### WRITTEN TASK
Where does the string "Systems" occur in the records below? Copy every line that holds it.

### DATA TO PROCESS
╔══

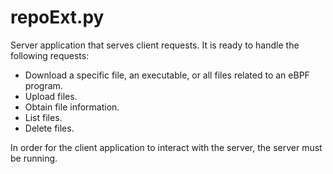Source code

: * repoExt.py

Server application that serves client requests. It is ready to
handle the following requests:
- Download a specific file, an executable, or all files related to an eBPF program.
- Upload files.
- Obtain file information.
- List files.
- Delete files.
In order for the client application to interact with the server, the server must be running.
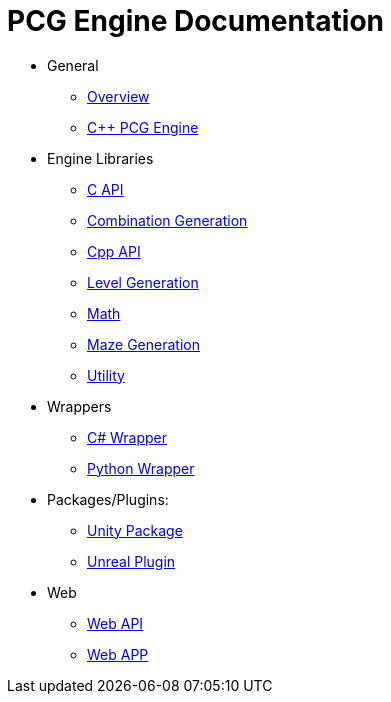 = PCG Engine Documentation

* General
** xref:Overview.adoc[Overview]
** xref:PCG-Engine.adoc[C++ PCG Engine]

* Engine Libraries
** xref:Engine_Libraries/C-API.adoc[C API]
** xref:Engine_Libraries/Combination-Generation.adoc[Combination Generation]
** xref:Engine_Libraries/Cpp-API.adoc[Cpp API]
** xref:Engine_Libraries/Level-Generation.adoc[Level Generation]
** xref:Engine_Libraries/Math.adoc[Math]
** xref:Engine_Libraries/Maze-Generation.adoc[Maze Generation]
** xref:Engine_Libraries/Utility.adoc[Utility]

* Wrappers
** xref:Wrappers/Csharp-Wrapper.adoc[C# Wrapper]
** xref:Wrappers/Python-Wrapper.adoc[Python Wrapper]

* Packages/Plugins:
** xref:Plugins/Unity.adoc[Unity Package]
** xref:Plugins/Unreal.adoc[Unreal Plugin]

* Web
** xref:Web/Web-Api.adoc[Web API]
** xref:Web/Web-App.adoc[Web APP]
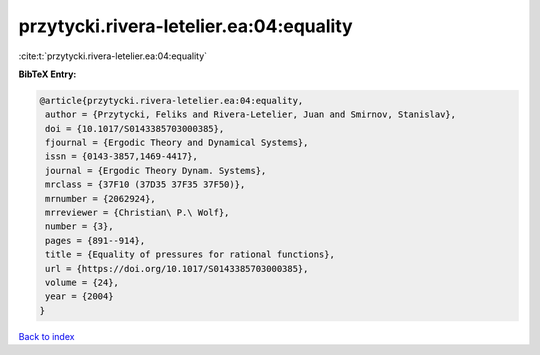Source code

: przytycki.rivera-letelier.ea:04:equality
========================================

:cite:t:`przytycki.rivera-letelier.ea:04:equality`

**BibTeX Entry:**

.. code-block:: bibtex

   @article{przytycki.rivera-letelier.ea:04:equality,
    author = {Przytycki, Feliks and Rivera-Letelier, Juan and Smirnov, Stanislav},
    doi = {10.1017/S0143385703000385},
    fjournal = {Ergodic Theory and Dynamical Systems},
    issn = {0143-3857,1469-4417},
    journal = {Ergodic Theory Dynam. Systems},
    mrclass = {37F10 (37D35 37F35 37F50)},
    mrnumber = {2062924},
    mrreviewer = {Christian\ P.\ Wolf},
    number = {3},
    pages = {891--914},
    title = {Equality of pressures for rational functions},
    url = {https://doi.org/10.1017/S0143385703000385},
    volume = {24},
    year = {2004}
   }

`Back to index <../By-Cite-Keys.rst>`_
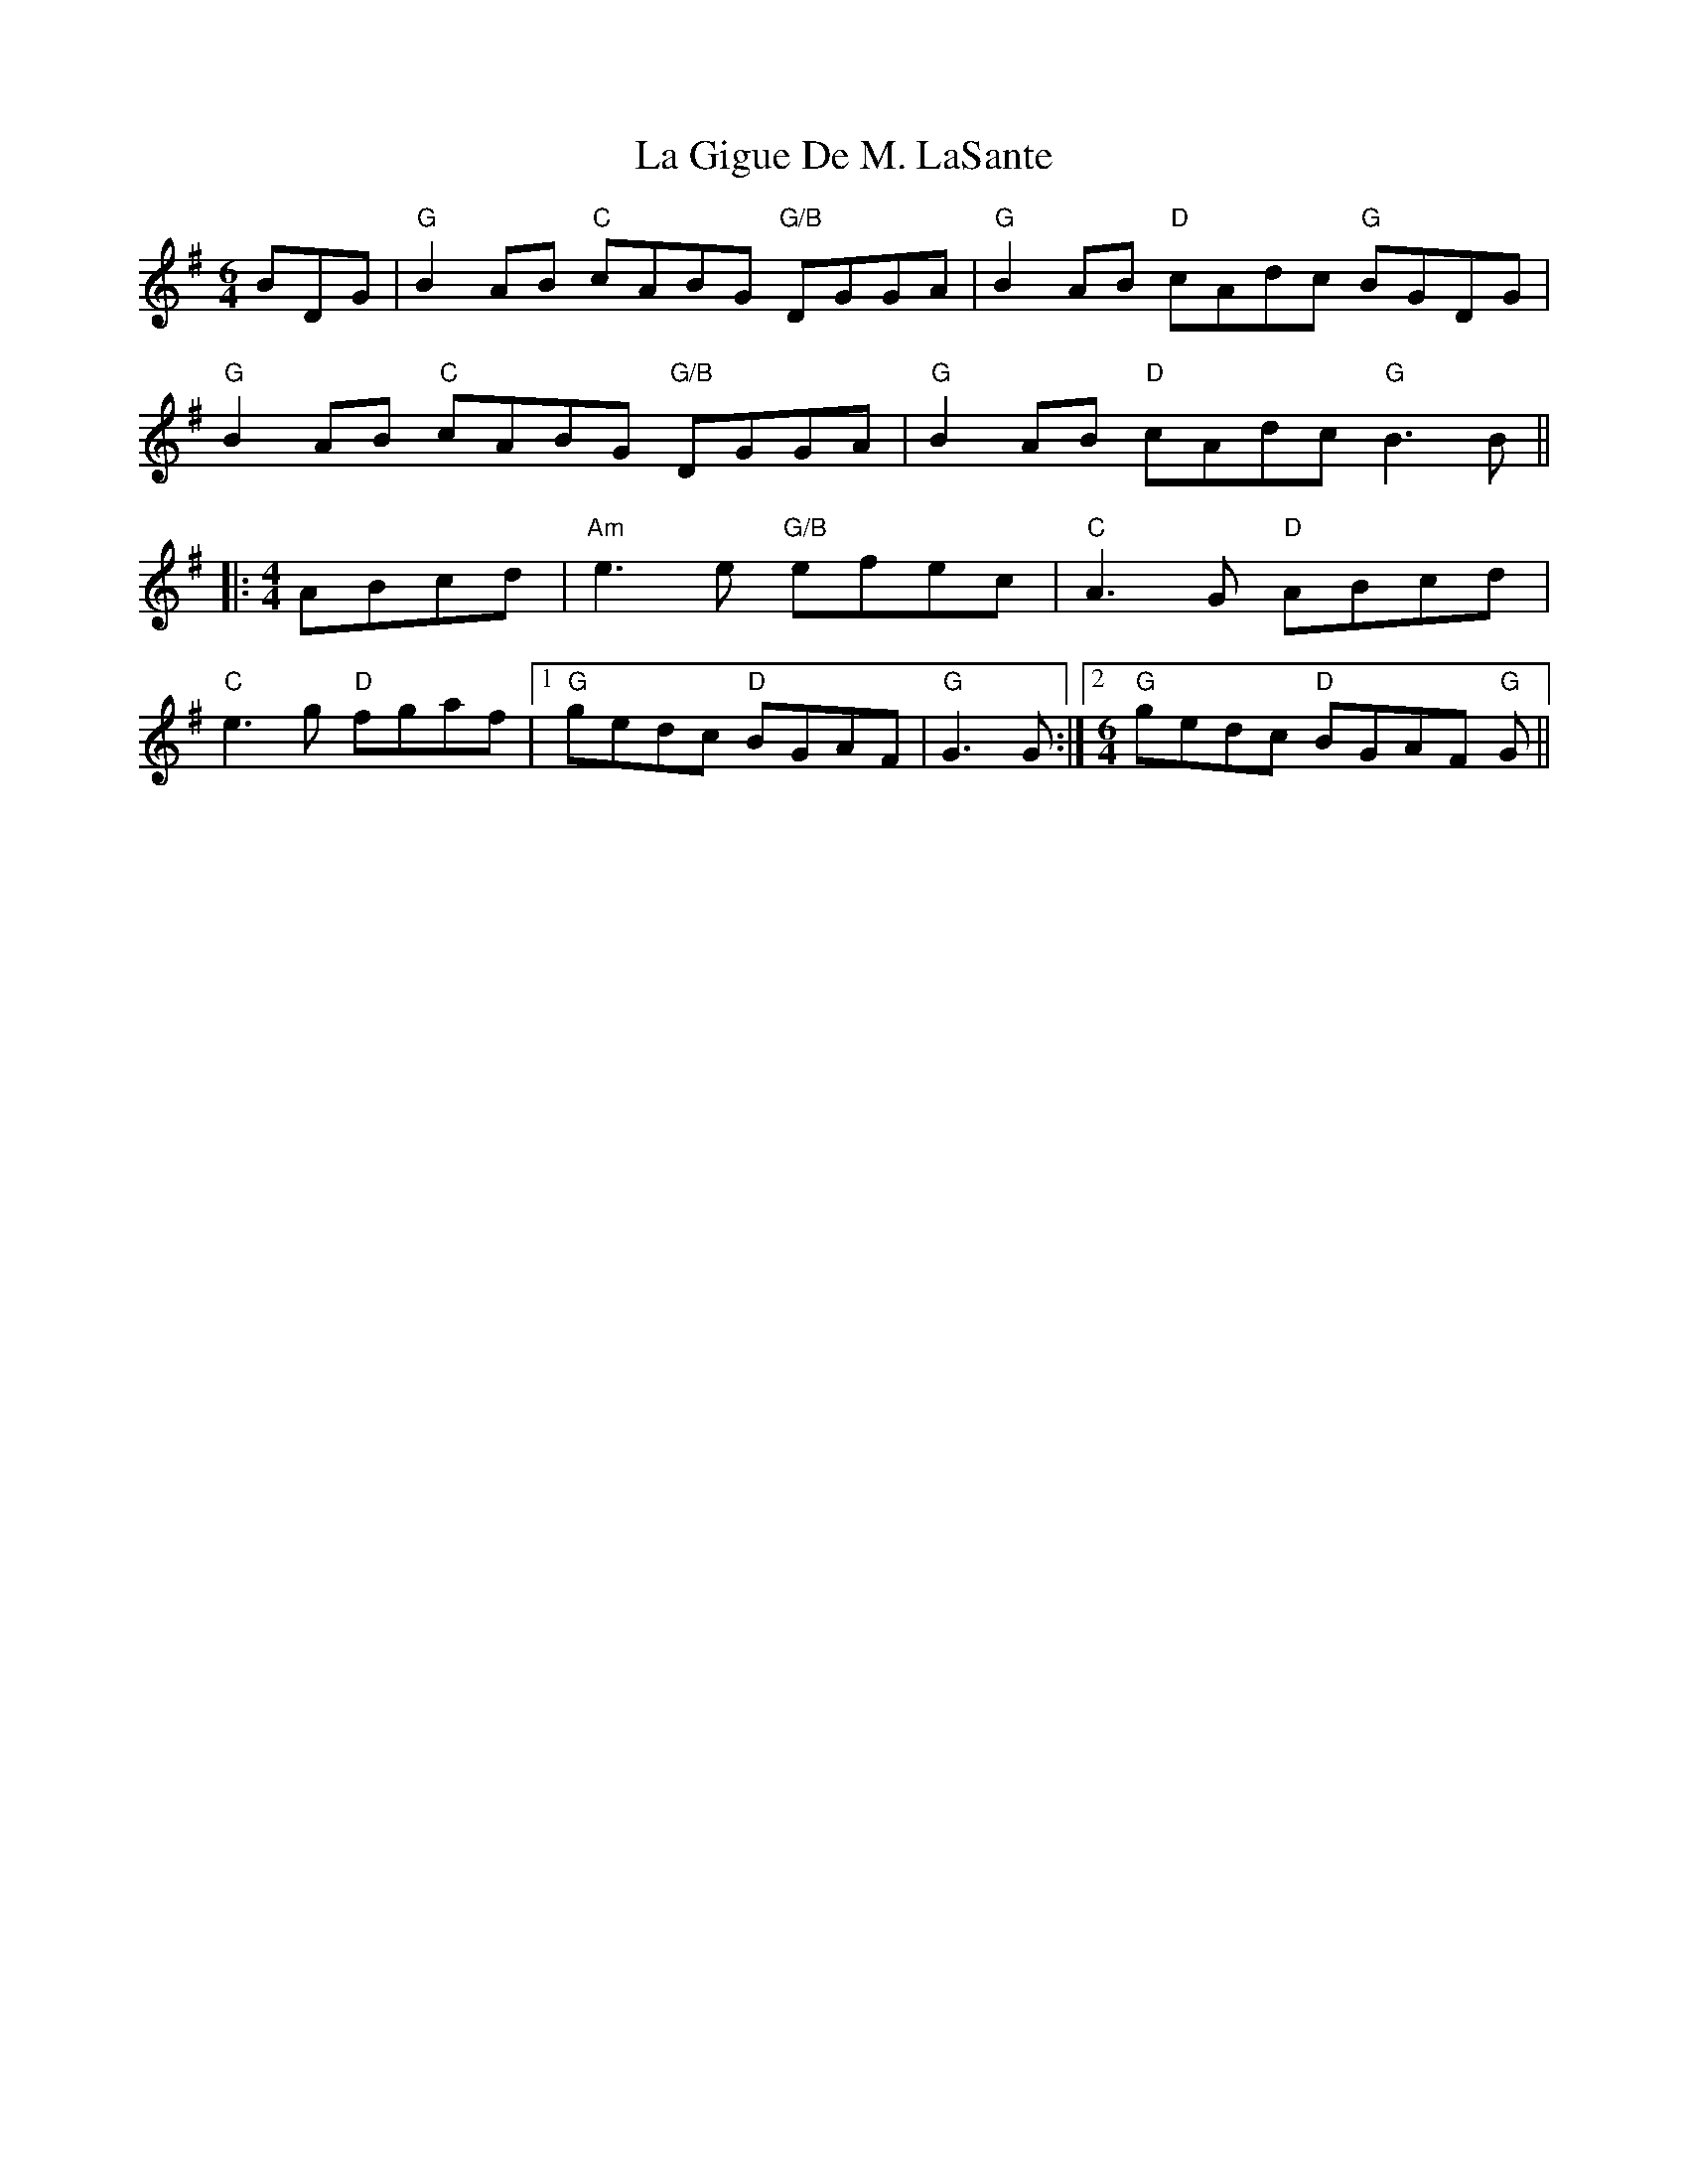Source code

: X: 22240
T: La Gigue De M. LaSante
R: reel
M: 4/4
K: Gmajor
M:6/4
BDG|"G"B2AB "C"cABG "G/B"DGGA|"G"B2AB "D"cAdc "G"BGDG|
"G"B2AB "C"cABG "G/B"DGGA|"G"B2AB "D"cAdc "G"B3B||
|:[M:4/4] ABcd|"Am"e3e "G/B"efec|"C"A3G "D"ABcd|
"C"e3g "D"fgaf|1 "G"gedc "D"BGAF|"G"G3G:|2 [M:6/4]"G"gedc "D"BGAF "G"G||

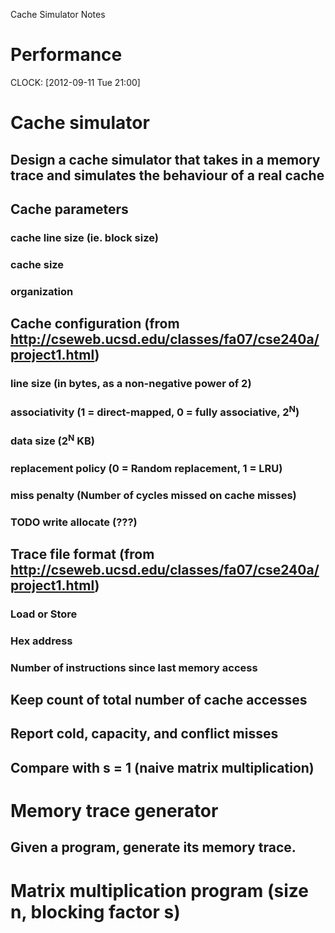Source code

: 			Cache Simulator Notes

* Performance
  CLOCK: [2012-09-11 Tue 21:00]
* Cache simulator
** Design a cache simulator that takes in a memory trace and simulates the behaviour of a real cache
** Cache parameters
*** cache line size (ie. block size)
*** cache size
*** organization
** Cache configuration (from http://cseweb.ucsd.edu/classes/fa07/cse240a/project1.html)
*** line size (in bytes, as a non-negative power of 2)
*** associativity (1 = direct-mapped, 0 = fully associative, 2^N)
*** data size (2^N KB)
*** replacement policy (0 = Random replacement, 1 = LRU)
*** miss penalty (Number of cycles missed on cache misses)
*** TODO write allocate (???) 
** Trace file format (from http://cseweb.ucsd.edu/classes/fa07/cse240a/project1.html)
*** Load or Store
*** Hex address
*** Number of instructions since last memory access
** Keep count of total number of cache accesses
** Report cold, capacity, and conflict misses
** Compare with s = 1 (naive matrix multiplication)
* Memory trace generator
** Given a program, generate its memory trace.
* Matrix multiplication program (size n, blocking factor s)
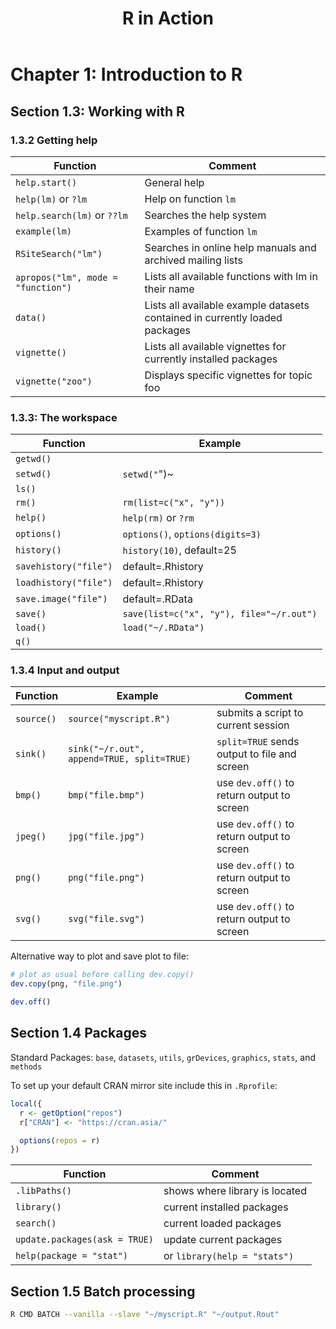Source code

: #+STARTUP: showeverything
#+title: R in Action

* Chapter 1: Introduction to R

** Section 1.3: Working with R

*** 1.3.2 Getting help

| Function                           | Comment                                                                     |
|------------------------------------+-----------------------------------------------------------------------------|
| ~help.start()~                     | General help                                                                |
| ~help(lm)~ or ~?lm~                | Help on function ~lm~                                                       |
| ~help.search(lm)~ or ~??lm~        | Searches the help system                                                    |
| ~example(lm)~                      | Examples of function ~lm~                                                   |
| ~RSiteSearch("lm")~                | Searches in online help manuals and archived mailing lists                  |
| ~apropos("lm", mode = "function")~ | Lists all available functions with lm in their name                         |
| ~data()~                           | Lists all available example datasets contained in currently loaded packages |
| ~vignette()~                       | Lists all available vignettes for currently installed packages              |
| ~vignette("zoo")~                  | Displays specific vignettes for topic foo                                   |

*** 1.3.3: The workspace

| Function              | Example                                  |
|-----------------------+------------------------------------------|
| ~getwd()~             |                                          |
| ~setwd()~             | ~setwd("~")~                             |
| ~ls()~                |                                          |
| ~rm()~                | ~rm(list=c("x", "y"))~                   |
| ~help()~              | ~help(rm)~ or ~?rm~                      |
| ~options()~           | ~options()~, ~options(digits=3)~         |
| ~history()~           | ~history(10)~, default=25                |
| ~savehistory("file")~ | default=.Rhistory                        |
| ~loadhistory("file")~ | default=.Rhistory                        |
| ~save.image("file")~  | default=.RData                           |
| ~save()~              | ~save(list=c("x", "y"), file="~/r.out")~ |
| ~load()~              | ~load("~/.RData")~                       |
| ~q()~                 |                                          |

*** 1.3.4 Input and output

| Function   | Example                                    | Comment                                      |
|------------+--------------------------------------------+----------------------------------------------|
| ~source()~ | ~source("myscript.R")~                     | submits a script to current session          |
| ~sink()~   | ~sink("~/r.out", append=TRUE, split=TRUE)~ | ~split=TRUE~ sends output to file and screen |
| ~bmp()~    | ~bmp("file.bmp")~                          | use ~dev.off()~ to return output to screen   |
| ~jpeg()~   | ~jpg("file.jpg")~                          | use ~dev.off()~ to return output to screen   |
| ~png()~    | ~png("file.png")~                          | use ~dev.off()~ to return output to screen   |
| ~svg()~    | ~svg("file.svg")~                          | use ~dev.off()~ to return output to screen   |

    Alternative way to plot and save plot to file:

#+begin_src R
  # plot as usual before calling dev.copy()
  dev.copy(png, "file.png")

  dev.off()
#+end_src

** Section 1.4 Packages

   Standard Packages: ~base~, ~datasets~, ~utils~, ~grDevices~, ~graphics~,
   ~stats~, and ~methods~

   To set up your default CRAN mirror site include this in ~.Rprofile~:

#+begin_src R
  local({
    r <- getOption("repos")
    r["CRAN"] <- "https://cran.asia/"

    options(repos = r)
  })
#+end_src

| Function                      | Comment                        |
|-------------------------------+--------------------------------|
| ~.libPaths()~                 | shows where library is located |
| ~library()~                   | current installed packages     |
| ~search()~                    | current loaded packages        |
| ~update.packages(ask = TRUE)~ | update current packages        |
| ~help(package = "stat")~      | or ~library(help = "stats")~   |

** Section 1.5 Batch processing

#+begin_src Bash
R CMD BATCH --vanilla --slave "~/myscript.R" "~/output.Rout"
#+end_src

╚══

### ANSWER TO THIS EXERCISE
    fjournal = {Ergodic Theory and Dynamical Systems},
    journal = {Ergodic Theory Dynam. Systems},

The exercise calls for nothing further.